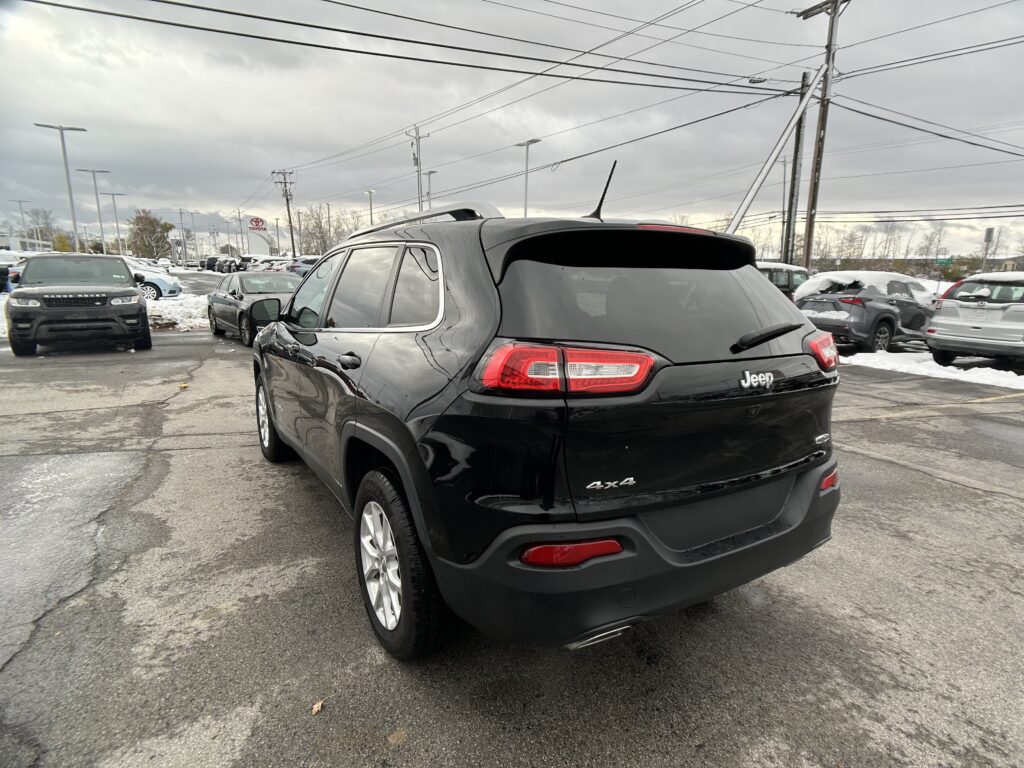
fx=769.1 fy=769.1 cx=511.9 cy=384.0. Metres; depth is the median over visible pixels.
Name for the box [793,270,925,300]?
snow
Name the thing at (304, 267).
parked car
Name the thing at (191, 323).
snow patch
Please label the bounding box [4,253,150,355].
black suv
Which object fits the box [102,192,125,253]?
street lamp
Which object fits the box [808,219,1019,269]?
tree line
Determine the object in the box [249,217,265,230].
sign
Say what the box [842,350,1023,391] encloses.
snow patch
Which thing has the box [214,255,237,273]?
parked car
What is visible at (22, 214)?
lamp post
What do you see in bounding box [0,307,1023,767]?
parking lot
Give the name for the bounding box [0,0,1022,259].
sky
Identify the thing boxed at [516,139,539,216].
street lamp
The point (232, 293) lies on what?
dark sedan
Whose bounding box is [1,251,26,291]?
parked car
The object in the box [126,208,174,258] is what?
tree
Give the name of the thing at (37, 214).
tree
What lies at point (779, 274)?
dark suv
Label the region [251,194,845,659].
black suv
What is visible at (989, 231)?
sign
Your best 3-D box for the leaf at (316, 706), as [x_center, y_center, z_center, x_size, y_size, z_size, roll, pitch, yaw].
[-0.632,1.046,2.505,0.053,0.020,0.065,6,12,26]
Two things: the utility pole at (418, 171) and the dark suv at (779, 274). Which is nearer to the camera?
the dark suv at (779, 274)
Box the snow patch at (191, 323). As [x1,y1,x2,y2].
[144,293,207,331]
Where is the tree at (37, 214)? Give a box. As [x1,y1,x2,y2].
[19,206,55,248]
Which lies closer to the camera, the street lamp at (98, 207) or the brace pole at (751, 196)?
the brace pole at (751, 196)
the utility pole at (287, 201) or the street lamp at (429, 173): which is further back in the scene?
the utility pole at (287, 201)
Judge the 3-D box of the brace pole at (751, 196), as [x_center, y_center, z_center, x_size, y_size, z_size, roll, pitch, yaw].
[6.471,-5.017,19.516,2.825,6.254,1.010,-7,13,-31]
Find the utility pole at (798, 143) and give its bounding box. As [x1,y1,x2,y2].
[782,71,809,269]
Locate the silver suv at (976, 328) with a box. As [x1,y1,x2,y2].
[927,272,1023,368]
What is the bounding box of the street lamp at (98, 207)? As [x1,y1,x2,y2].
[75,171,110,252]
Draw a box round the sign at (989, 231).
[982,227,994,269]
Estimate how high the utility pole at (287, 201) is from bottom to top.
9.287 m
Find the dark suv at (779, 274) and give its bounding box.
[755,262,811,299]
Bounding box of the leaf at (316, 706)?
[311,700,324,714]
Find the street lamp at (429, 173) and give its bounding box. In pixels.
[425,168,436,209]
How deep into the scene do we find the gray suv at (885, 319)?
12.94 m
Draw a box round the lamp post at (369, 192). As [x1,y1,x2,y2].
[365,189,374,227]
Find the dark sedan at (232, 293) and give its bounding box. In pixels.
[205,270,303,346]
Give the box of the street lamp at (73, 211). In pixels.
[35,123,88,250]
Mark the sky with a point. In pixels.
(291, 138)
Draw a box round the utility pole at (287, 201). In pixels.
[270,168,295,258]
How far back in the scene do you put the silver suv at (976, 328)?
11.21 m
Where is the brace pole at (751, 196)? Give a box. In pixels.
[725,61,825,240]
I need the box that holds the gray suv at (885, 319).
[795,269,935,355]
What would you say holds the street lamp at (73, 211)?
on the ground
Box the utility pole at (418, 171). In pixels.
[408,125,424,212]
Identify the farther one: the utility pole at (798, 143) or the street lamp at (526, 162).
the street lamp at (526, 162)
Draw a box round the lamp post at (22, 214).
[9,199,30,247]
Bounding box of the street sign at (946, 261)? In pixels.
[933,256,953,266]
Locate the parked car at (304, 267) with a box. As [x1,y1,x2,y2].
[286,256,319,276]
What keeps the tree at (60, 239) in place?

::::::::

What you need to do | Apart from the pictures, return every entry above exactly as given.

Problem solution |
fx=769.1 fy=769.1 cx=511.9 cy=384.0. Metres; depth is the median over visible pixels.
Name for the box [793,270,925,300]?
snow
Name the thing at (304, 267).
parked car
Name the thing at (191, 323).
snow patch
Please label the bounding box [4,253,150,355].
black suv
Which object fits the box [102,192,125,253]?
street lamp
Which object fits the box [808,219,1019,269]?
tree line
Determine the object in the box [249,217,265,230].
sign
Say what the box [842,350,1023,391] encloses.
snow patch
Which thing has the box [214,255,237,273]?
parked car
What is visible at (22, 214)?
lamp post
What do you see in bounding box [0,307,1023,767]?
parking lot
Give the name for the bounding box [0,0,1022,259].
sky
Identify the thing boxed at [516,139,539,216].
street lamp
The point (232, 293) lies on what?
dark sedan
Whose bounding box is [1,251,26,291]?
parked car
The object in the box [126,208,174,258] is what?
tree
Give the name of the thing at (37, 214).
tree
What lies at point (779, 274)?
dark suv
Label the region [251,194,845,659].
black suv
What is visible at (989, 231)?
sign
Your best 3-D box for the leaf at (316, 706), as [x_center, y_center, z_center, x_size, y_size, z_size, roll, pitch, yaw].
[-0.632,1.046,2.505,0.053,0.020,0.065,6,12,26]
Two things: the utility pole at (418, 171) and the dark suv at (779, 274). Which is nearer to the camera?
the dark suv at (779, 274)
Box the snow patch at (191, 323). As [x1,y1,x2,y2].
[144,293,207,331]
Where is the tree at (37, 214)? Give a box. As [x1,y1,x2,y2].
[19,206,55,248]
Which lies closer to the camera, the street lamp at (98, 207) or the brace pole at (751, 196)?
the brace pole at (751, 196)
the utility pole at (287, 201) or the street lamp at (429, 173): which is further back in the scene?
the utility pole at (287, 201)
Judge the 3-D box of the brace pole at (751, 196), as [x_center, y_center, z_center, x_size, y_size, z_size, roll, pitch, yaw].
[6.471,-5.017,19.516,2.825,6.254,1.010,-7,13,-31]
Find the utility pole at (798, 143) and give its bounding box. As [x1,y1,x2,y2].
[782,71,809,269]
Locate the silver suv at (976, 328) with a box. As [x1,y1,x2,y2].
[927,272,1023,368]
What is the bounding box of the street lamp at (98, 207)? As [x1,y1,x2,y2].
[75,171,110,252]
Draw a box round the sign at (989, 231).
[982,227,994,269]
Estimate how high the utility pole at (287, 201) is from bottom to top.
9.287 m
Find the dark suv at (779, 274) and give its bounding box.
[755,262,811,299]
Bounding box of the leaf at (316, 706)?
[311,700,324,714]
Find the street lamp at (429, 173) and give its bounding box. In pixels.
[425,168,436,209]
How deep into the scene do we find the gray suv at (885, 319)?
12.94 m
Draw a box round the lamp post at (369, 192). As [x1,y1,x2,y2].
[365,189,374,227]
Find the dark sedan at (232, 293) and give its bounding box. In pixels.
[205,270,303,346]
Give the box of the street lamp at (73, 211). In pixels.
[35,123,88,250]
Mark the sky with a point. In pixels.
(291, 138)
Draw a box round the utility pole at (287, 201). In pixels.
[270,168,295,258]
How far back in the scene do you put the silver suv at (976, 328)?
11.21 m
Where is the brace pole at (751, 196)? Give a box. In pixels.
[725,61,825,240]
I need the box that holds the gray suv at (885, 319).
[795,269,935,355]
What would you say holds the street lamp at (73, 211)?
on the ground
Box the utility pole at (418, 171). In pixels.
[408,125,424,212]
Identify the farther one: the utility pole at (798, 143) or the street lamp at (526, 162).
the street lamp at (526, 162)
Draw a box round the lamp post at (22, 214).
[9,199,30,247]
Bounding box of the street sign at (946, 261)? In pixels.
[933,256,953,266]
Locate the parked car at (304, 267) with a box. As [x1,y1,x2,y2].
[286,256,319,276]
What keeps the tree at (60, 239) in place?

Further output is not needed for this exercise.